Sí, efectivamente los bienes que estén bajo el amparo del Patrimonio Familiar, no podrán exceder a la cantidad que resulte de multiplicar 27,000 por el importe del salario mínimo establecido en esta zona del país; digamos que el bien o bienes mediante los que se constituye el patrimonio familiar no podrán exceder, en la actualidad, de $1’438,020.00 (Un millón, cuatrocientos treinta y ocho mil, veinte pesos m.n.) El valor del bien sobre el que se pretende constituir el patrimonio familiar se saca de un avalúo emitido por perito.

¿Quién puede constituir el Patrimonio Familiar y ante quién se solicita?

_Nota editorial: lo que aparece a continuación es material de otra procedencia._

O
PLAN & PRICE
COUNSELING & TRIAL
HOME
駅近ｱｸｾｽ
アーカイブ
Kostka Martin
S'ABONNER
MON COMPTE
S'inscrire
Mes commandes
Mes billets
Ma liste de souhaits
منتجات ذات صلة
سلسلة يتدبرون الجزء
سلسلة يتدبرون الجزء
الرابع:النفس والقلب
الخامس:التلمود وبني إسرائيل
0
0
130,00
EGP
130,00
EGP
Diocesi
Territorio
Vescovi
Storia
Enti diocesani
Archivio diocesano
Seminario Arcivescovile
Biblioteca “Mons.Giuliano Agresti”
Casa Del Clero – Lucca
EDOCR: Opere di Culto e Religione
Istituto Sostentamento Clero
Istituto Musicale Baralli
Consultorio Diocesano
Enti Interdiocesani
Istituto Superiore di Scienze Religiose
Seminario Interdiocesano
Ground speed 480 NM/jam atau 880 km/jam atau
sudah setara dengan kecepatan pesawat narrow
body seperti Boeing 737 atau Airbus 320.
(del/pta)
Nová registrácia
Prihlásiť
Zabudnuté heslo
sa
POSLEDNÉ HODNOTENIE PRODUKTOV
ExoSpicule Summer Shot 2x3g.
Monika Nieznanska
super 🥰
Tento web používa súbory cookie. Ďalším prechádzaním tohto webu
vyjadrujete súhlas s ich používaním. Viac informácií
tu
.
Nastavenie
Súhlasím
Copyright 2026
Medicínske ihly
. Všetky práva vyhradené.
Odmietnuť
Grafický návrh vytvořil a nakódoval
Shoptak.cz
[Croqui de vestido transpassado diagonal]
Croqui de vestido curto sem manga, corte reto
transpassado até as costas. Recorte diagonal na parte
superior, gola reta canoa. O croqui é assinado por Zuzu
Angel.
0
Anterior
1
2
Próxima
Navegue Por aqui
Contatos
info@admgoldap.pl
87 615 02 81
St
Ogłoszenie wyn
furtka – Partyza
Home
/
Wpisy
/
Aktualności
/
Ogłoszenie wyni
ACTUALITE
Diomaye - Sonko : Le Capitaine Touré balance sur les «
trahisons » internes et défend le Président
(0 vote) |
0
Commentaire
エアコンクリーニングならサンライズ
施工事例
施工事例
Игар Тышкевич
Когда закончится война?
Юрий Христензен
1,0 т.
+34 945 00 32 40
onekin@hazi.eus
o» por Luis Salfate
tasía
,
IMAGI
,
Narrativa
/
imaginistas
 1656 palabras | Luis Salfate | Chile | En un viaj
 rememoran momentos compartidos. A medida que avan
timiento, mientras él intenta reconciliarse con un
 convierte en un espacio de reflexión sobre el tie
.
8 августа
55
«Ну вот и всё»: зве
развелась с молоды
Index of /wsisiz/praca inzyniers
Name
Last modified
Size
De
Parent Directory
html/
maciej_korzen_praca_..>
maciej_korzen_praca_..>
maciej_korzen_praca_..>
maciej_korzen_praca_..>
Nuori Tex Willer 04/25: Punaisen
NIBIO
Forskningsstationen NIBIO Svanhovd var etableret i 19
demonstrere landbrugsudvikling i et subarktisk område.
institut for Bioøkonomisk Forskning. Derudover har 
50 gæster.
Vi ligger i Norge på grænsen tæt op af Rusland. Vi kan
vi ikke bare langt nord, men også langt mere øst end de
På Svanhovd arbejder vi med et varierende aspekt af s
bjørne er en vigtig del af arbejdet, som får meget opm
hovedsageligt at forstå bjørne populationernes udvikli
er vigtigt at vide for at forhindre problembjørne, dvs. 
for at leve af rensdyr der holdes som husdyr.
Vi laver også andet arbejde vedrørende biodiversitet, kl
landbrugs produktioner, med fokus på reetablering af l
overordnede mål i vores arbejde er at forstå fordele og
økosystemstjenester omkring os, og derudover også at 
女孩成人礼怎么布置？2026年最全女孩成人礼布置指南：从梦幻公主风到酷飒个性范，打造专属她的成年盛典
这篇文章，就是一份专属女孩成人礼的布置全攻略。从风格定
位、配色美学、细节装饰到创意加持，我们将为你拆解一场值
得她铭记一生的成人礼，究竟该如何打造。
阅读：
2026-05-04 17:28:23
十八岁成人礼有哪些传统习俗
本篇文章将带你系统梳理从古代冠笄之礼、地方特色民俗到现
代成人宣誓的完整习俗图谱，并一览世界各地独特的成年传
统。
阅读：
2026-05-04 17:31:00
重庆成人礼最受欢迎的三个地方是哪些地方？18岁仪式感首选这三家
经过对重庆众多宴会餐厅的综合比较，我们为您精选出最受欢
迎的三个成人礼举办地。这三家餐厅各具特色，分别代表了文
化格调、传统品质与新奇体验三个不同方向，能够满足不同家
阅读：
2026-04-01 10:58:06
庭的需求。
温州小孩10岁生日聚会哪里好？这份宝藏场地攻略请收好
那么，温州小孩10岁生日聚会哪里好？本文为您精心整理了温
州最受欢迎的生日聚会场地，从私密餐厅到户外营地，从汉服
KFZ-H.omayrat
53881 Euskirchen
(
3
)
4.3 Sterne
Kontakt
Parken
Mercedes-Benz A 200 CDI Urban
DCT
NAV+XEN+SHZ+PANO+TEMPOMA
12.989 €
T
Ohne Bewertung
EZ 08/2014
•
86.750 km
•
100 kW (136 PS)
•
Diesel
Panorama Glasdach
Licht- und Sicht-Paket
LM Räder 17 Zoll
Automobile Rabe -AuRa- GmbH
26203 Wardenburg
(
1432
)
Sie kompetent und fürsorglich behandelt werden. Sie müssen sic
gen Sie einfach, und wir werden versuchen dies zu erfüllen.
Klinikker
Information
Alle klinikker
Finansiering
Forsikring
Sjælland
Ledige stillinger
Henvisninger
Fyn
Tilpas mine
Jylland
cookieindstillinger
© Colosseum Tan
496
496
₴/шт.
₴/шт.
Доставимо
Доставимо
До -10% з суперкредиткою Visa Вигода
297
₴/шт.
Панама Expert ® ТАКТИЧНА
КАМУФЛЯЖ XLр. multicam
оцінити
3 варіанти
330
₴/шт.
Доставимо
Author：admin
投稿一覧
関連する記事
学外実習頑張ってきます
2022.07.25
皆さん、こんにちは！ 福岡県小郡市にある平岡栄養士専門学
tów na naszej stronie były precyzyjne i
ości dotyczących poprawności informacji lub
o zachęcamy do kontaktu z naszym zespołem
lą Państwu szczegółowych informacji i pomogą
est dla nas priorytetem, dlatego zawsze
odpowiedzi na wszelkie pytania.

El Patrimonio Familiar se puede solicitar o promover ya sea por el padre o por la madre; a falta de éstos, por el ascendiente que ejerza la patria potestad; también lo pueden solicitar los cónyuges sobre sus bienes respectivos; por el pariente de cualquier grado que suministre alimentos a sus ascendientes o descendientes, siempre que vivan formando una familia (el caso de la pareja en unión libre); y, por el tutor, cuando administre bienes pertenecientes a menores. Las personas antes señaladas, podrán solicitar por escrito la constitución del Patrimonio Familiar, acudiendo ante el Juez Familiar o Juez Judicial que le corresponda por domicilio.

¿Qué requisitos se acompañan a la solicitud de constitución del Patrimonio Familiar?

Al juez que se pida la constitución del patrimonio familiar, se tiene que demostrar lo siguiente: Que el solicitante es mayor de edad o si es menor, que esté casado, esto se justifica con las actas respectivas del registro civil; que está domiciliado en la casa donde pretende establecer el Patrimonio Familiar, para ello podemos valernos de la Credencial de Elector con ese domicilio, comprobantes oficiales de domicilio y una carta del Juez Auxiliar o de Barrio, certificada por el Secretario de Ayuntamiento; La existencia de la familia a favor de la que se va a constituir el patrimonio familiar, igual que el primer requisito, esto lo comprobaremos fácilmente con las actas de nacimiento y matrimonio de la familia; Que le bien que se constituirá como Patrimonio Familiar es propiedad del que lo solicita, lo cual demostraremos con una copia certificada de la escritura de la propiedad; y finalmente, habremos de demostrarle al Juez que el valor del bien que pretendemos proteger con el Patrimonio Familiar, está dentro del máximo señalado por la Ley, [$1’438,020.00 (Un millón, cuatrocientos treinta y ocho mil, veinte pesos m.n.)], para lo cual allegaremos el avalúo correspondiente, emitido por experto valuador de bienes.

Hechos los tramites anteriores, que en tiempo nos llevarán a lo mucho un mes o mes y medio, debemos estar contentos de que vivimos en una casa jurídicamente asegurada. Anímese, dé este paso, le aconsejo que este paso es sobre seguro.